With interim leader Bob Rae at the helm, the Liberal Party of Canada is pushing to introduce a suicide prevention program in Canada, aiming to lower the rising rates of suicide, according to The Globe and Mail.

Rae spoke out about the necessity for the issue to be dealt with in an opinion piece published in The Globe Oct. 4.

“Suicide is not just a personal tragedy, a life cut short, an existential decision that leaves disbelief and devastation behind. It has become far more,” Rae wrote.

This is a topic that has long been stigmatized and surrounded by secrecy, according to the Canadian Association for Suicide Prevention (CASP).


“In the past three decades, more than 100,000 Canadians died by suicide. Every year in Canada, an average of 3,750 people die by suicide,” according to the CASP’s website.


A national suicide prevention strategy has been put forward by Liberal MPs, and the Conservatives have backed the motion, according to the CBC.


"Obviously, we will look at any specific ideas to see how we can improve on this particular national health problem," Prime Minister Stephen Harper said in response to a question posed by Rae during question period.


Rae said suicide prevention needs to be addressed on a political scale.


“When I say that suicide has now become a political question, I do not mean that it is in any sense partisan,” he wrote.


“But we do have to admit that, if people were better housed, and less poor, and more able to be accepted for who they are, they would be less likely to allow setbacks to become a reason to end it all.”

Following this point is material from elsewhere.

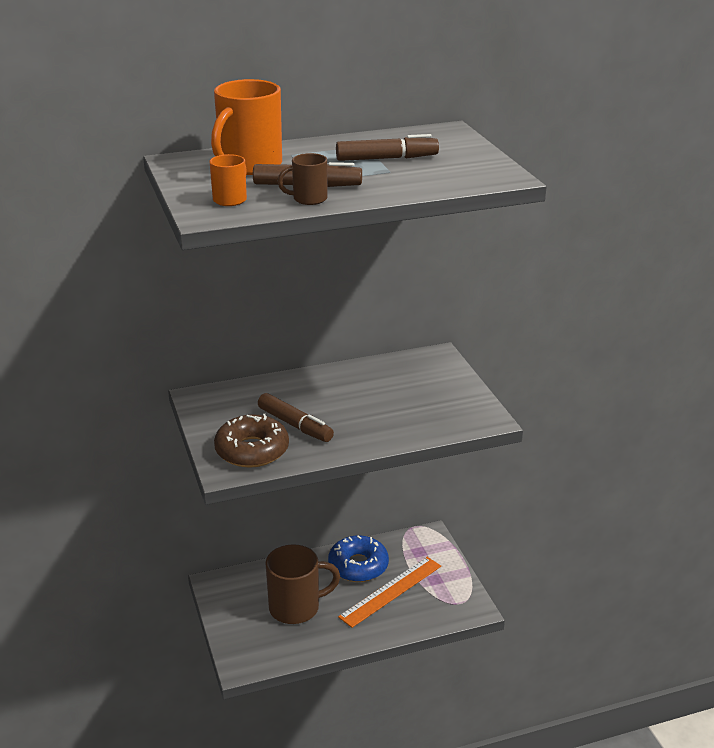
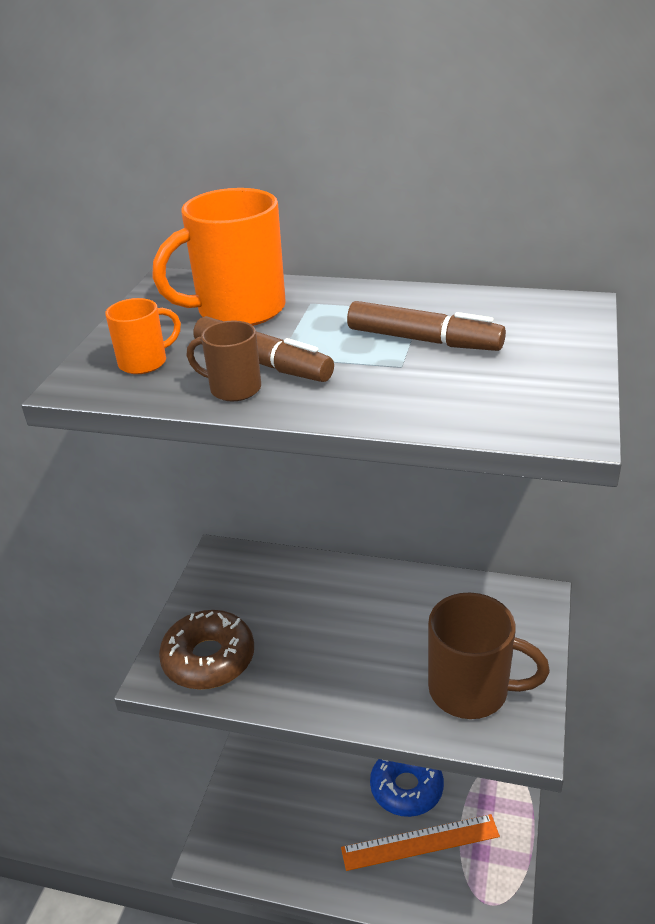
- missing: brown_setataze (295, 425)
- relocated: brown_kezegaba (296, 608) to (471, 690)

“We’re the only country in the industrial world that doesn’t have a national strategy,” Rae told the CBC.


Dammy Damstrom Albach, president of the CASP, told CTV he hopes that Canada will be able to declare that it has put together a national strategy before the next World Suicide Prevention Day Sept. 10, 2012.

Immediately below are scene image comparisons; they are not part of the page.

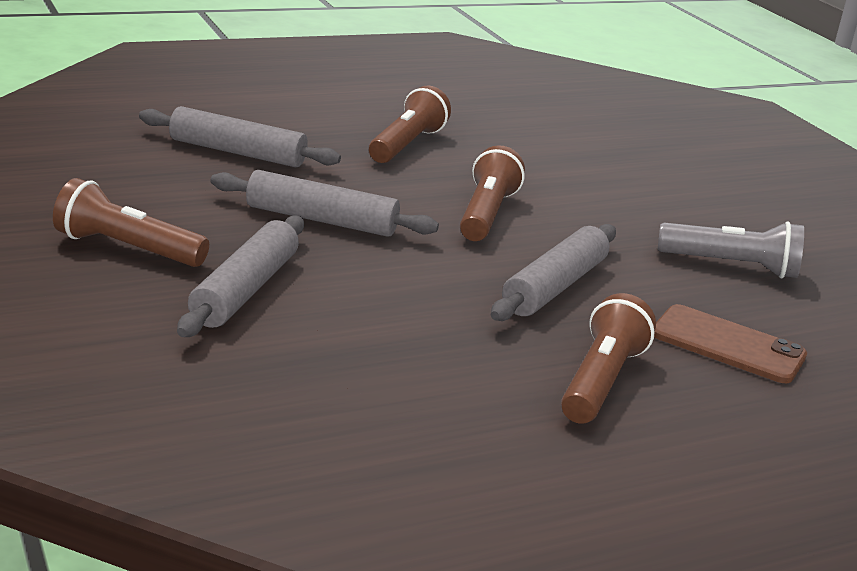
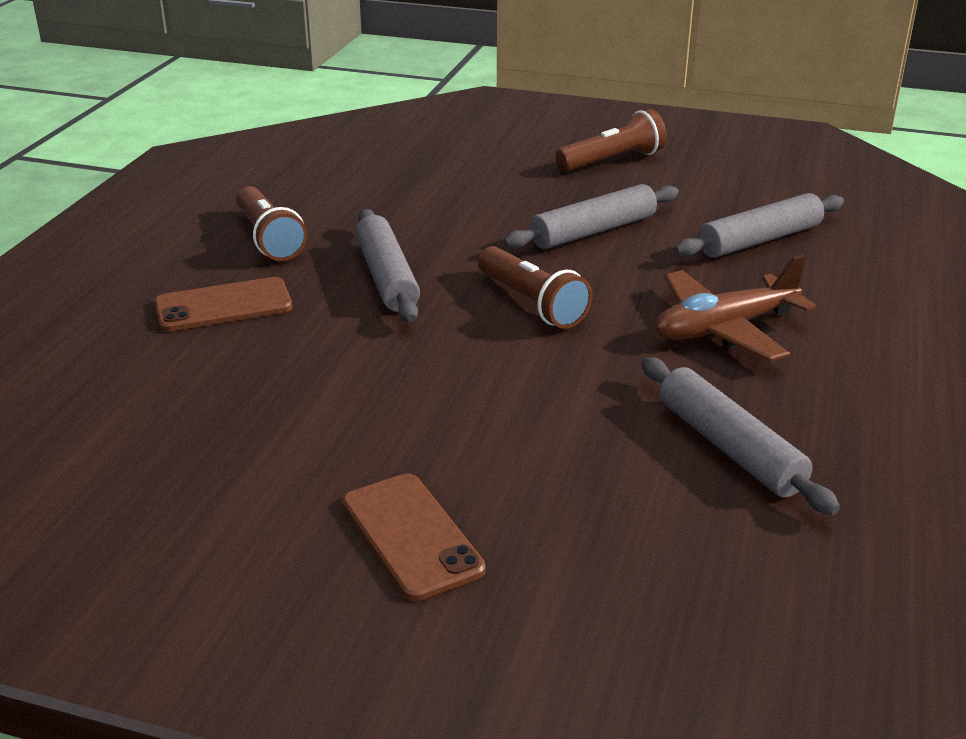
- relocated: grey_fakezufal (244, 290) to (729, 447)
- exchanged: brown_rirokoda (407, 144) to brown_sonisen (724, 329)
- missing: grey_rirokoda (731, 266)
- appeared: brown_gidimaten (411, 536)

“We have been calling for a national suicide prevention strategy for well over a decade. It often felt like no one in Ottawa was listening,’ said Tim Wall, executive director of the CASP in a release from the Canadian Mental Health Association.


The release called for greater governmental involvement in order to set the strategy in motion.


“We need leadership from our federal politicians to advance good health policy . . . It is astonishing that more hasn’t been done to stop this serious yet often preventable public health problem,” said Nizar Ladha, president of the Canadian Psychiatric Association in the release.


Suicide is an issue that has directly or indirectly affected the lives of many young people around the globe.


In 2008, Nadia Kajouji, a first-year student at Carleton drowned herself in the Rideau River, after suffering from depression and many other struggles. She was encouraged to commit suicide in an online chat room by Minnesota nurse William Melchert-Dinkel.


Some students acknowledge the necessity for suicide to be recognized as a dangerous consequence of various factors.


“[Suicide] has become an issue because of bullying, stress, home life and other things that can pile on,” said Edward Seymour, first-year computer science student at Carleton.


Others believe that with modern technology, suicide has become an even more prevalent issue.


“Technology, the Internet and social networking have opened an entirely new door to bullies,” said Mykola Hughes, first-year political science student at Carleton.


Hughes said if a program were to be introduced to fight increasing suicide rates, he said it would have to include social interaction.


“Talking is the answer. The trick is getting teens and people in general to open up,” Hughes said.  


Rae said he wants to establish change through political action.


“In asking Parliament to debate this question, we are encouraging Canadians to share their stories and perspectives, what it will take to save lives, and hope; how to make the love we owe each other something real and practical.”